Aberdeen Clayhills Carriage Maintenance Depot
- Interactive map of Aberdeen Clayhills Carriage Maintenance Depot

Location
- Location: Aberdeen, Scotland
- Coordinates: 57°08′36″N 2°05′53″W﻿ / ﻿57.143253°N 2.098150°W
- OS grid: NJ941058

Characteristics
- Owner: London North Eastern Railway
- Depot code: AC (1973 -)
- Type: DMU, EMU

History
- Former depot code: 61B (1948 – May 1973)
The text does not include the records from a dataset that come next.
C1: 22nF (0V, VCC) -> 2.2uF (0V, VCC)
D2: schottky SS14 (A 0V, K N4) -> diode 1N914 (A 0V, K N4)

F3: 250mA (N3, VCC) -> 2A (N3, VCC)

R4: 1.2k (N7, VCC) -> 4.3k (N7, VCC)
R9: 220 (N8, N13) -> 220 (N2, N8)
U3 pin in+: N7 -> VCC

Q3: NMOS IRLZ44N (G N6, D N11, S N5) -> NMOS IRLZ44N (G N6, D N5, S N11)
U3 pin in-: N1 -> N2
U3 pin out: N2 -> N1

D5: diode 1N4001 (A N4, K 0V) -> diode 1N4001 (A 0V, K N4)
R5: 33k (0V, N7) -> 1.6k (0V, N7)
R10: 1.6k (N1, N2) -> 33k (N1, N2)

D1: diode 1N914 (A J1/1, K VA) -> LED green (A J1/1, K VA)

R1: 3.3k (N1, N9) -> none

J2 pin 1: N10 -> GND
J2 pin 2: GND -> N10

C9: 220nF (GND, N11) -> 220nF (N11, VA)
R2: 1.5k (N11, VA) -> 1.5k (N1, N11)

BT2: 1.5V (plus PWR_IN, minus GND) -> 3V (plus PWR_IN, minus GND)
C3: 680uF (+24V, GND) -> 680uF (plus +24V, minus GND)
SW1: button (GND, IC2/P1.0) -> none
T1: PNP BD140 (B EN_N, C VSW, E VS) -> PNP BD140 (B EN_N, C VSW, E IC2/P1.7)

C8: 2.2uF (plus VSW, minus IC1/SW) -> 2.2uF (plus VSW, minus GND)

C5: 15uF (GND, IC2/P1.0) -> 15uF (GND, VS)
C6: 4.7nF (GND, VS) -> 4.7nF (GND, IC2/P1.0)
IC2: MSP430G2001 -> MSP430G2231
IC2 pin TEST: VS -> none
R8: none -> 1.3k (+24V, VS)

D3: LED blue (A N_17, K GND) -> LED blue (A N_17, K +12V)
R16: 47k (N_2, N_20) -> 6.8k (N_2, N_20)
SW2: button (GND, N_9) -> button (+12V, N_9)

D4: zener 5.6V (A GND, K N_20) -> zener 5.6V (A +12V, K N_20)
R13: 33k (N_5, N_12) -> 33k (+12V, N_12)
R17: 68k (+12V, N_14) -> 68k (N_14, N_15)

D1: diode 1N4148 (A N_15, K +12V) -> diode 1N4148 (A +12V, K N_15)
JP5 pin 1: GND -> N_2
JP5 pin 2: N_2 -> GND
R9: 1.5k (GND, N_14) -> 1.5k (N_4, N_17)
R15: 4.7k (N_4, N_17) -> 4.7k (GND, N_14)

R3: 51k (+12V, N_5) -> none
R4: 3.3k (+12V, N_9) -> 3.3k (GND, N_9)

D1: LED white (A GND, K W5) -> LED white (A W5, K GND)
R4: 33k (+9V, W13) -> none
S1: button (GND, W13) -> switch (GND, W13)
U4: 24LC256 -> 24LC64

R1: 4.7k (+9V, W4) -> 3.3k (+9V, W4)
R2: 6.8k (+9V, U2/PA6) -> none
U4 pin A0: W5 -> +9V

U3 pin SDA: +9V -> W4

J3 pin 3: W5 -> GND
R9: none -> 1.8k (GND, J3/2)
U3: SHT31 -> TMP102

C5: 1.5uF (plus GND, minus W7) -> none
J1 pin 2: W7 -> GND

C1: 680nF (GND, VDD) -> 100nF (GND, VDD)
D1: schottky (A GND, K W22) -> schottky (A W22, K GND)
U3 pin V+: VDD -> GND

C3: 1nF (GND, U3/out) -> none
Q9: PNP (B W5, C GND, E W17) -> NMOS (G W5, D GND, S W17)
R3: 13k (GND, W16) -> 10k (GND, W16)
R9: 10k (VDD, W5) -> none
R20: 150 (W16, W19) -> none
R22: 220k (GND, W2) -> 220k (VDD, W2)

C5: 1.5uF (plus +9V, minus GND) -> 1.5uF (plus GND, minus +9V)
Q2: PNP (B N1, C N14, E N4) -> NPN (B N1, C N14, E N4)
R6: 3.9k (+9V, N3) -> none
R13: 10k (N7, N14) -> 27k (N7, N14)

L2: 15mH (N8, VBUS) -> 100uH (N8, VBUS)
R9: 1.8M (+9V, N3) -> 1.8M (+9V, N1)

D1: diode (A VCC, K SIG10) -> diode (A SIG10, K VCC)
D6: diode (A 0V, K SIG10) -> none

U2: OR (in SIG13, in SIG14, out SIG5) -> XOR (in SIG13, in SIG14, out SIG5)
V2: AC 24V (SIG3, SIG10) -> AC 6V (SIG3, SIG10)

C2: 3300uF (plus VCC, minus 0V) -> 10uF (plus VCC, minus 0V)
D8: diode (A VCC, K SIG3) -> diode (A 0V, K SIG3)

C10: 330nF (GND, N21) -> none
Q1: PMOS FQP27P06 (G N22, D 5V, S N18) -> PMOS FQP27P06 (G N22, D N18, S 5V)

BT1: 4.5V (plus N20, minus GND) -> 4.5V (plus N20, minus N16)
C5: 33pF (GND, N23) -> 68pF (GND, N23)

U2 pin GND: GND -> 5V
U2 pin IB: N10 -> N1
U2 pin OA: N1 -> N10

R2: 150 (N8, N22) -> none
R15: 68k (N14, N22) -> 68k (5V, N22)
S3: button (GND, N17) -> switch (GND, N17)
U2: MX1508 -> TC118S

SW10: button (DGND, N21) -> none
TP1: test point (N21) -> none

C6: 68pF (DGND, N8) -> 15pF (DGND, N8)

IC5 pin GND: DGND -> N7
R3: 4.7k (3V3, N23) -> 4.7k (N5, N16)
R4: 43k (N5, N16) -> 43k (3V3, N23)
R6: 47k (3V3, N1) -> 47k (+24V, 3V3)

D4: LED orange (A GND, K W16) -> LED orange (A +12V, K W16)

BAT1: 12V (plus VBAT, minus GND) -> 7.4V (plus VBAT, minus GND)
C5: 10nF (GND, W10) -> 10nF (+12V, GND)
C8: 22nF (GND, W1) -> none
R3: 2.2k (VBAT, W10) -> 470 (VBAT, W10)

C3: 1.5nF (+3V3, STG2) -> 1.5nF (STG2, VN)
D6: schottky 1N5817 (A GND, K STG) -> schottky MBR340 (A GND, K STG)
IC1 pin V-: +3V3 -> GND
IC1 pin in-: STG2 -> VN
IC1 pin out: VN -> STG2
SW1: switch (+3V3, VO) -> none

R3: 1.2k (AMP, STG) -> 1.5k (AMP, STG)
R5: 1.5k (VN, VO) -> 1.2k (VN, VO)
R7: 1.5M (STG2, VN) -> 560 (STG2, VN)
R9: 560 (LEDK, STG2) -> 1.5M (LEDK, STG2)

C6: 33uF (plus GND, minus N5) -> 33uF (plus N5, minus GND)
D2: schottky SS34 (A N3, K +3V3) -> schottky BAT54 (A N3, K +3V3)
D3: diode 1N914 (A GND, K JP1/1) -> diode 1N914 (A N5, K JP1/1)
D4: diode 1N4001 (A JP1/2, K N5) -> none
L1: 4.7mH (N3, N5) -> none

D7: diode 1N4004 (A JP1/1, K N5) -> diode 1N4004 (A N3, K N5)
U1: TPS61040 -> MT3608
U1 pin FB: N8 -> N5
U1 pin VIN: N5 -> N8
= Aberdeen Clayhills Carriage Maintenance Depot =

Railway maintenance depot in Aberdeen, Scotland

Aberdeen Clayhills Carriage Maintenance Depot is a stabling point located in Aberdeen, Scotland. The depot is situated on the Denburn Valley Line and is located near Aberdeen station.

The depot code is AC.

== History ==
Before their withdrawal from the franchise at the end of 2019, the depot serviced London North Eastern Railway Class 43 High Speed Trains.

== Present ==

As of 2023, Clayhills depot is used for maintaining and stabling long distance locomotive hauled services, more specifically, ScotRail Class 43, High Speed Trains, their respective Mark 3 carriages, Express Sprinters and Class 170 Turbostars, as well as LNER Azumas.